Old Traditions and New Ideas, by Mark Hambourg
By Mark Hambourg.
Traditions, pedanticisms, yes, I consider them musical chloroforms which deaden the soul and the emotions. But, before saying anything more, I wish to state that if I venture to talk a little about some views of mine on tradition, and the interpretative side of the musical art, it is only because I have been so often asked to do so by people interested in such subjects; they therefore must be my excuse, and to them I appeal with these few remarks.
As an artist of to-day, then, I do protest against the tyranny this term "tradition" raises up against virtuosi and interpretative artists by the voices of musical Philistines.
These people seem to forget the great difference between style and tradition in interpretation, and appear to confuse the two things. Style, being the form which clothes the music as words clothe ideas, of course remains of its age, unchanging, stamped with the character of the time which generated it. But the life in the music surely may take color from every successive touch that strives to evoke it. Is not that the credential of its immortality, and of tradition? What is this shibboleth that has become such a dragon in music nowadays? What do people really mean by the word? I myself can never quite make it out. Do they really imagine seriously that they know (by means of unbroken records handed down, I suppose) exactly how Bach, Beethoven, etc., intended their works to be rendered? Surely this is nonsense. If there had been phonographs or gramophone records then, perhaps it had been possible. But in those days people did not even write about music as they do now, and I should doubt if there exist any authentic letters of those great composers telling of their ideas of how their works should be interpreted. Unfortunately, there was no Vasari for music. And even if such records did exist, there is another side to the question. It is an absolutely foregone conclusion that the composer should always be the best judge of how his work is to be rendered?

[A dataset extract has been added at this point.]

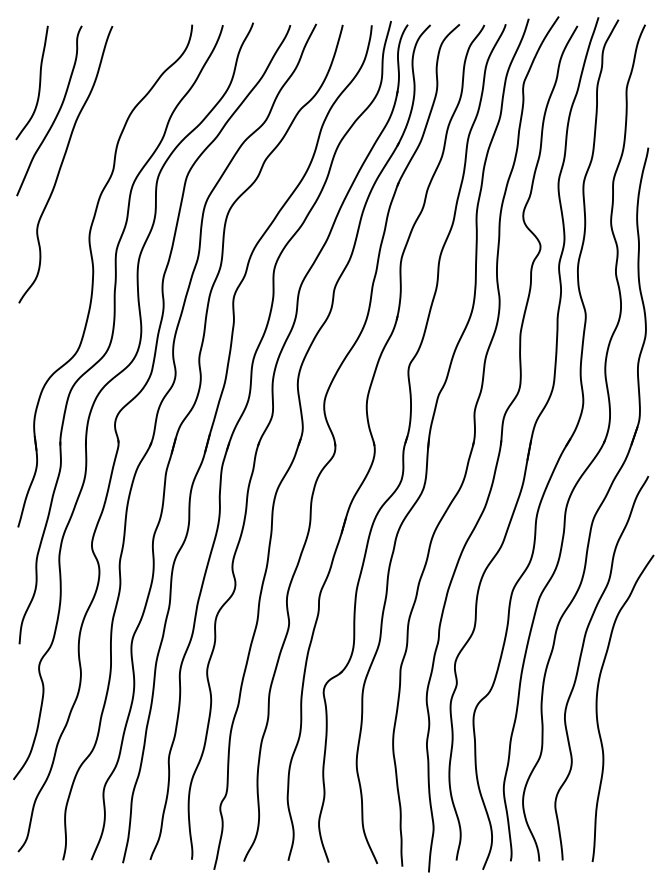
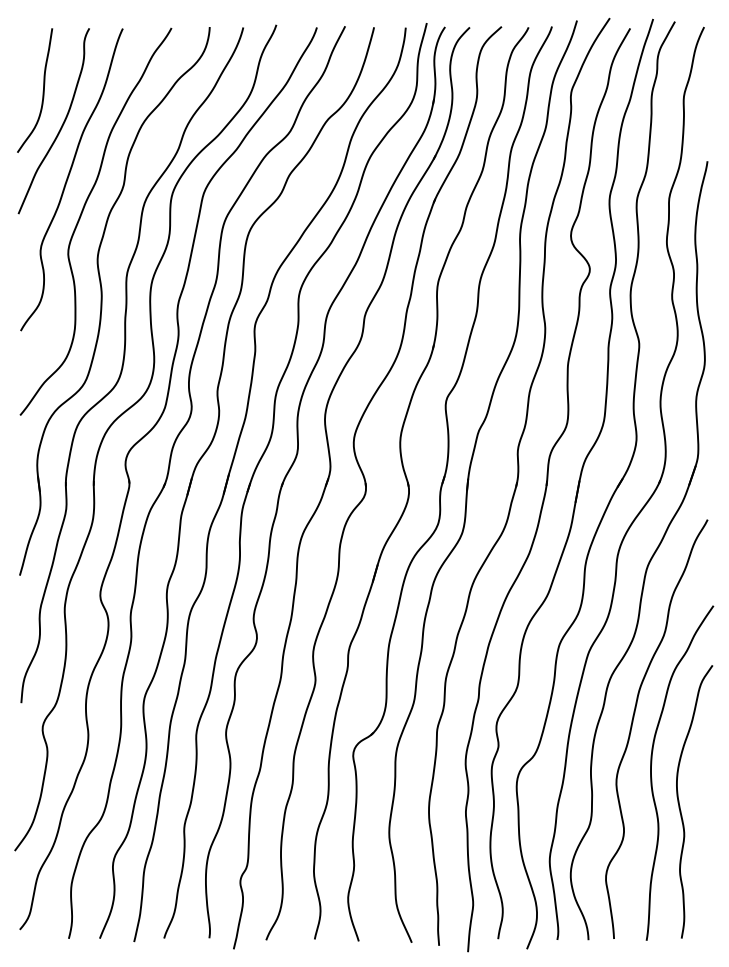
curve: (75, 196) -> (82, 214), added
curve: (623, 738) -> (680, 805), added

Personally I am of the opinion that all great works of music cannot be confined to one special interpretation. I think the very art is too elusive and intangible for such restrictions. It is in this respect more akin to philosophy, and lends itself to many different expositions, each of value according as it produces an intellectual and also an emotional impression. Everyone knows the story of how Tschaikowsky, when he first heard his piano concerto played by a great artist, was quite overcome with surprise and pleasure, saying that he had never imagined it would or could sound like that. The same story has been told of many composers, and I, for one, am certain that if Bach could have heard his organ fugues sound as they do now when finely played by a great artist on the modern piano he would have been enthusiastic and delighted.

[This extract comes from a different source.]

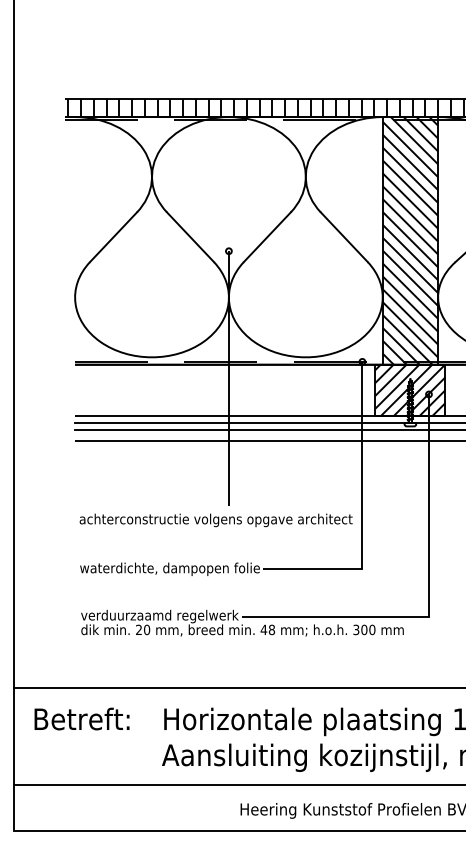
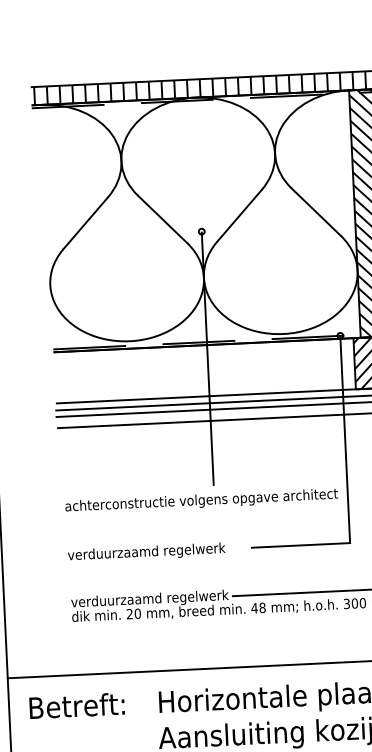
text: (169, 568) -> (157, 551), waterdichte, dampopen folie -> verduurzaamd regelwerk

I think there is a great similarity between the position of the musical interpreter and the actor. Yet it does not seem to me that the actor is subjected to the same fire of criticism as the virtuoso musician when the former departs from the reading of a preceding great actor and gives to his role an intrepretation (sic) born of his own original conception. On the contrary, people welcome the many conceptions of, say, "Hamlet" (I take that role because it is such a specially striking example of many different versions). Well, there is not much resemblance to be found between the Hamlet of Irving and the Hamlet of Forbes Robertson, as conceptions of character, yet no one says either one is or is not Shakespeare. The same with every great stage character.
I do not mean to say that I am an advocate of originality in a grotesque or exaggerated form, the "anything to do something different" sort of spirit! That is not a serious or possible attitude for an artist to take who regards music as an intellectual study and loves and reverences it in all its greatest forms whether old or modern. But, when after years of careful study, much thought, and having acquired a thorough knowledge of the letter and tendency of the music, an artist then comes before his public with a conception evolved by himself out of the impression the work has made on his particular mind, surely he must not be condemned because he brings the composer's message home to the hearts of his hearers, warmed by the magnetism of his own imagination.—Music.